[Haskell-cafe] Point-free style
daniel.is.fischer at web.de
Mon Feb 14 05:07:48 EST 2005
Am Montag, 14. Februar 2005 01:24 schrieb Tim Docker:
> Ketil Malde wrote:
> > (.) . (.) .(.)
> > I entered it into GHCi, and got
> > :: forall a a b c a.
> > (b -> c) -> (a -> a -> a -> b) -> a -> a -> a -> c
> I spent a minute or so attempting to intuit the type signature of this,
> before cheating and entering it into ghci also.
> Is there a straightforward technique by which type signatures can be
> "hand calculated", or does one end up needing to run the whole inference
> algorithm in one's head?
An aside first:
Shiqi Cao confused left and right, for (.) is infixr 9 -- it's associative in
fact, so it doesn't matter for the result.
I'd just phrase the derivation differently:
In (.) . (.), the first (to be applied, that is, the right) (.) has -- what
else ? -- the type
(b -> c) -> ((a -> b) -> (a -> c)).

> ROWS
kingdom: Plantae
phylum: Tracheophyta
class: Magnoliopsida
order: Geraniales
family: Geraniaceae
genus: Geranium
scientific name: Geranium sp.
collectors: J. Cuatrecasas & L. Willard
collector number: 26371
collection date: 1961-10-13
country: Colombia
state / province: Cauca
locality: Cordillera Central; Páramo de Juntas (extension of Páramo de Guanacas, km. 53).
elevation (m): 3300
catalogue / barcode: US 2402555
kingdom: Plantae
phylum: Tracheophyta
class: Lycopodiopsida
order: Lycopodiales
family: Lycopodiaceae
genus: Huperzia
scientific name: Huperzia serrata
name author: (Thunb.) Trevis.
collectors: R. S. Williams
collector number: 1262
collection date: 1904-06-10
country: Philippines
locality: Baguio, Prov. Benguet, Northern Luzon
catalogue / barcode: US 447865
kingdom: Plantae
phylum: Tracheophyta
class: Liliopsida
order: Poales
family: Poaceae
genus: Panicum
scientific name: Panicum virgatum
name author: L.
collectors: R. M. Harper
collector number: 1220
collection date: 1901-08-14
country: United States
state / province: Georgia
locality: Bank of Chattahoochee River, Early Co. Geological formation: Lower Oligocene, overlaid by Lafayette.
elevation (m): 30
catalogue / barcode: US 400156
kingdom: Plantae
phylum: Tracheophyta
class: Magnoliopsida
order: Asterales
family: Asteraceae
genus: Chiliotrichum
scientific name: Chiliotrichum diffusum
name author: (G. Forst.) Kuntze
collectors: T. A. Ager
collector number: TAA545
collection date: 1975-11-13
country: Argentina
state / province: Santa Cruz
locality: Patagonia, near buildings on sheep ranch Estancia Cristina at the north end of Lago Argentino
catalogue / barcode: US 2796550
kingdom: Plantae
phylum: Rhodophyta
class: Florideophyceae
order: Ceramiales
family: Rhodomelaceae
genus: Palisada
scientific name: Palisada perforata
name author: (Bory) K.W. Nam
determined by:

> WHAT IS REQUIRED
Translate this sentence from the point-free style post into Spanish: "I spent a minute or so attempting to intuit the type signature of this, before cheating and entering it into ghci also." The records are separate from the point-free style post.

> RESULT BELOW
Pasé un minuto más o menos intentando intuir la firma de tipo de esto, antes de hacer trampa e introducirlo también en ghci.